PROBLEM:
Transcribe the data below verbatim from the line with "<!-- green -->" to the line with "<!-- stream -->". Include both of those lines.
• • •
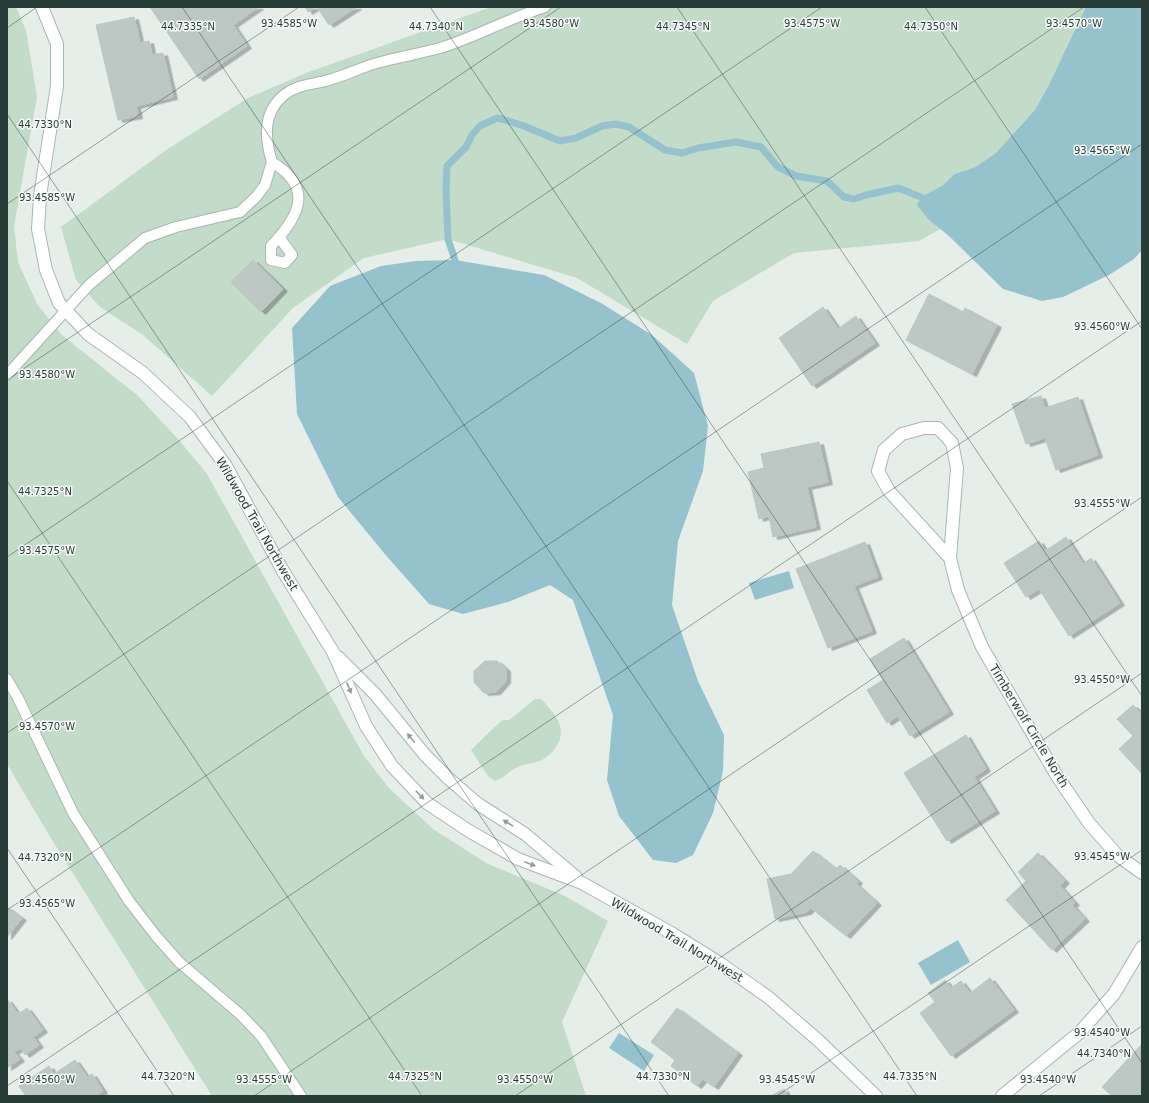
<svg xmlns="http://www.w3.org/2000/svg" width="1149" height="1103" viewBox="0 0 1149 1103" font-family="'DejaVu Sans',sans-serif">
<defs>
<filter id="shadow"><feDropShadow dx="4.5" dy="2.5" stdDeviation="0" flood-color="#0004"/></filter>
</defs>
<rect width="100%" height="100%" fill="#e6eeea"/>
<!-- green -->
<g fill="#c2dcc9">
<polygon points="7,7 16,7 26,30 37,97 14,226 18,262 37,304 62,335 137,395 178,439 207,474 364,756 389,788 433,829 486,863 563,895 608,921 562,1022 586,1096 212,1096 49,835 7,764"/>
<polygon points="491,7 1142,7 1142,115 919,241 794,253 713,301 687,344 577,278 448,239 364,258 293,308 212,396 143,335 100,307 76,280 61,227 169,148 248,98 306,73"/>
<path d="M535,699h6c13,14 28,29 15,48 -3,5 -9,10 -14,13 -7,4 -16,3 -24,7 -8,3 -14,11 -23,14l-7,-5 -17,-26 31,-30h7z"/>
</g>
<!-- water -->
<g fill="#95c2cc">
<polygon points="1086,7 1142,7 1142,250 1134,259 1109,275 1063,297 1042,301 1003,289 949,236 928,219 917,205 921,197 942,186 955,174 976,167 996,153 1035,110 1049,85"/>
<polygon points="455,260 544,275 601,303 652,335 694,373 708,426 703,471 678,541 672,605 698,681 724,735 723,771 713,813 693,855 676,863 653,860 619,816 607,780 613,715 573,600 550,585 508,602 463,614 429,604 384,553 338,497 297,414 292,328 330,286 381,266 416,261"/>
<polygon points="789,571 794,588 755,600 749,583"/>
<polygon points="958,940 970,962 931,985 918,963"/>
<polygon points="619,1033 654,1055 644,1071 609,1048"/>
</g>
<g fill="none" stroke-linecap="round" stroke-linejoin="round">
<!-- stream -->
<polyline stroke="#95c2cc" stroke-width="7" points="455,260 448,239 446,189 447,166 466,147 472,135 480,126 497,118 502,119 524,126 560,141 576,138 602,126 616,124 629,127 665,150 682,153 698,148 736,142 761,147 778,167 796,176 827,181 844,197 854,199 866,195 898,188 921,197"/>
</g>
<!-- building -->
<g fill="#bcc8c4" stroke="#b9c7c1" filter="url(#shadow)">
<polygon points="150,7 259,7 233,25 247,46 199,79"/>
<polygon points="305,7 316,7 308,12"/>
<polygon points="317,7 357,7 329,25"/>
<polygon points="134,17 140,43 149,41 152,55 163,53 173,97 136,106 138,116 118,120 96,25"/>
<polygon points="253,260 283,289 261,312 231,282"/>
<polygon points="929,294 963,312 965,308 997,325 972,374 906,340"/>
<polygon points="823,307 838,329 856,316 875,343 812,386 779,338"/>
<polygon points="1041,396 1045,408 1078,397 1098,455 1056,470 1045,438 1026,444 1012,404"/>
<polygon points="819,442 828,482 807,487 816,527 773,537 769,516 759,519 748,472 764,468 761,454"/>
<polygon points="1066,537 1083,564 1091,558 1120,603 1069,636 1039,589 1026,597 1004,563 1039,541 1045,551"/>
<polygon points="865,542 878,577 854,586 872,631 828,648 796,569"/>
<polygon points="904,638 949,712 910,736 898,716 887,723 867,690 883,680 870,659"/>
<polygon points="485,661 497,661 506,669 506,681 496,692 484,693 474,682 474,671"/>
<polygon points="1133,705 1140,712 1142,710 1142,774 1119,749 1133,736 1117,719"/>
<polygon points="966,735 986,769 974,777 995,811 947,841 904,773"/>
<polygon points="813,851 836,869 840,865 858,881 856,884 877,903 846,936 811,908 807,912 775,919 767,879 791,874"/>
<polygon points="1038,853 1065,881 1060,886 1075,903 1072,905 1085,919 1052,950 1006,900 1026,881 1018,872"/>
<polygon points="7,907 22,918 7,937"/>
<polygon points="990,978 1014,1010 951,1056 920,1013 935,1002 928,993 945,980 951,988 961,981 970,993"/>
<polygon points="7,999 18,1014 27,1008 43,1030 33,1037 39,1045 25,1055 20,1048 14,1052 20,1059 7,1068"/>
<polygon points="677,1008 738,1053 714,1087 703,1079 697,1086 671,1066 675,1060 651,1042"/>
<polygon points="1142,1044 1142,1096 1112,1096 1102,1087"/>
<polygon points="75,1060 87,1077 92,1074 103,1091 98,1094 100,1096 26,1096 19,1086 49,1066 54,1074"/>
<polygon points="784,1089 787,1096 771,1096"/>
</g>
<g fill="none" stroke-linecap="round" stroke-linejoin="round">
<defs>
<g id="service">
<path d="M272,162c-7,-23 -10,-49 12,-67 15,-12 31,-10 48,-16 17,-5 32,-13 49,-17 20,-5 40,-9 59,-14 36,-11 69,-30 105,-41"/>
<path d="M7,375l82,-90 56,-47 31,-11 64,-15 16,-15 9,-12 7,-23c42,26 28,54 -1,84v14l14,3 7,-8 -13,-18"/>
<polyline points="7,679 18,698 73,813 129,901 156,936 179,962 241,1015 261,1036 301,1096"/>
</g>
<g id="minor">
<polyline points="42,7 57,44 57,86 40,196 38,229 46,270 59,303 88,334 143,373 190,417 226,466 283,571 333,652 366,726 392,766 427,803 469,831 518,859 582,883 673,934 721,964 768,997 819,1041 876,1096"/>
<polyline points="950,558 889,491 878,471 884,450 902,434 924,428 938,428 952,443 957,468 950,558 958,590 982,647 1057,776 1089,823 1117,855 1142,873"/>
<polyline points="338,657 375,694 425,755 449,779 478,804 525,834 576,877"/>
<polyline points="1002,1096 1079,1033 1114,994 1142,947"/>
</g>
</defs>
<!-- service casing -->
<use href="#service" stroke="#a9b6b1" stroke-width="12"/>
<!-- minor casing -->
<use href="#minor" stroke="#a9b6b1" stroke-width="14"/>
<!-- service -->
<use href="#service" stroke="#fff" stroke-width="10"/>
<!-- minor -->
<use href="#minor" stroke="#fff" stroke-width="12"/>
</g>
<!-- one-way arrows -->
<defs><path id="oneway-solid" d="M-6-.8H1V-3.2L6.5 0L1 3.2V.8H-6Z"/></defs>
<g fill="#939e9c">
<use href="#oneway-solid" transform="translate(349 688) rotate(66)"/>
<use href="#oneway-solid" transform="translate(411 738) rotate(-129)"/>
<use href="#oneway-solid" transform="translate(420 795) rotate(46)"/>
<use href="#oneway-solid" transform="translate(508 823) rotate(-148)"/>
<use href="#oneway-solid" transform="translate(530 864) rotate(21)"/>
</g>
<!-- ticks -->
<path fill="none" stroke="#273e38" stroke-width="1" stroke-opacity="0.45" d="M182,7l735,1089M430,7l712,1056M677,7l465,689M925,7l217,322M7,28l30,-21M7,114l662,982M7,204l292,-197M7,380l554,-373M7,481l415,615M7,557l815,-550M7,733l1077,-726M7,848l167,248M7,910l1135,-766M7,1086l1135,-765M254,1096l888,-599M515,1096l627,-423M777,1096l365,-246M1039,1096l103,-70"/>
<g text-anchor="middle" stroke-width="3" stroke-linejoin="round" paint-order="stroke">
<!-- street labels -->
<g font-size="12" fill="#273e38" stroke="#f7faf9">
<text transform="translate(257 524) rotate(60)" y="4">Wildwood Trail Northwest</text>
<text transform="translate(1029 726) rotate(59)" y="4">Timberwolf Circle North</text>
<text transform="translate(677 940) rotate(31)" y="4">Wildwood Trail Northwest</text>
</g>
</g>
<g font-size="10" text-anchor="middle" fill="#273e38" stroke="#f7faf9" stroke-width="3" stroke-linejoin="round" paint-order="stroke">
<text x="289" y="27">93.4585°W</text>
<text x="551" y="27">93.4580°W</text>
<text x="812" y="27">93.4575°W</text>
<text x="1074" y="27">93.4570°W</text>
<text x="188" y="30">44.7335°N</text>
<text x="931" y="30">44.7350°N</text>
<text x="436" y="30">44.7340°N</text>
<text x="683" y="30">44.7345°N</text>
<text x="45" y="128">44.7330°N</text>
<text x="1102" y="154">93.4565°W</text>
<text x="47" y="201">93.4585°W</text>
<text x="1102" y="330">93.4560°W</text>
<text x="47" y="378">93.4580°W</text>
<text x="45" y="495">44.7325°N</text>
<text x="1102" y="507">93.4555°W</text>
<text x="47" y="554">93.4575°W</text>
<text x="1102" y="683">93.4550°W</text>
<text x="47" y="730">93.4570°W</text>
<text x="1102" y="860">93.4545°W</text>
<text x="45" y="861">44.7320°N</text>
<text x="47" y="907">93.4565°W</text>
<text x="1102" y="1036">93.4540°W</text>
<text x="1104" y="1057">44.7340°N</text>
<text x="168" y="1080">44.7320°N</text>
<text x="415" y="1080">44.7325°N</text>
<text x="663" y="1080">44.7330°N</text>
<text x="910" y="1080">44.7335°N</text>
<text x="264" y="1083">93.4555°W</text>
<text x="525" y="1083">93.4550°W</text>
<text x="787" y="1083">93.4545°W</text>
<text x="1048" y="1083">93.4540°W</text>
<text x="47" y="1083">93.4560°W</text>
</g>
<!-- border -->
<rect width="1149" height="1103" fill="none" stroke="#273e38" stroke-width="16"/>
</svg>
• • •
ANSWER SPACE:
<!-- green -->
<g fill="#c2dcc9">
<polygon points="7,7 16,7 26,30 37,97 14,226 18,262 37,304 62,335 137,395 178,439 207,474 364,756 389,788 433,829 486,863 563,895 608,921 562,1022 586,1096 212,1096 49,835 7,764"/>
<polygon points="491,7 1142,7 1142,115 919,241 794,253 713,301 687,344 577,278 448,239 364,258 293,308 212,396 143,335 100,307 76,280 61,227 169,148 248,98 306,73"/>
<path d="M535,699h6c13,14 28,29 15,48 -3,5 -9,10 -14,13 -7,4 -16,3 -24,7 -8,3 -14,11 -23,14l-7,-5 -17,-26 31,-30h7z"/>
</g>
<!-- water -->
<g fill="#95c2cc">
<polygon points="1086,7 1142,7 1142,250 1134,259 1109,275 1063,297 1042,301 1003,289 949,236 928,219 917,205 921,197 942,186 955,174 976,167 996,153 1035,110 1049,85"/>
<polygon points="455,260 544,275 601,303 652,335 694,373 708,426 703,471 678,541 672,605 698,681 724,735 723,771 713,813 693,855 676,863 653,860 619,816 607,780 613,715 573,600 550,585 508,602 463,614 429,604 384,553 338,497 297,414 292,328 330,286 381,266 416,261"/>
<polygon points="789,571 794,588 755,600 749,583"/>
<polygon points="958,940 970,962 931,985 918,963"/>
<polygon points="619,1033 654,1055 644,1071 609,1048"/>
</g>
<g fill="none" stroke-linecap="round" stroke-linejoin="round">
<!-- stream -->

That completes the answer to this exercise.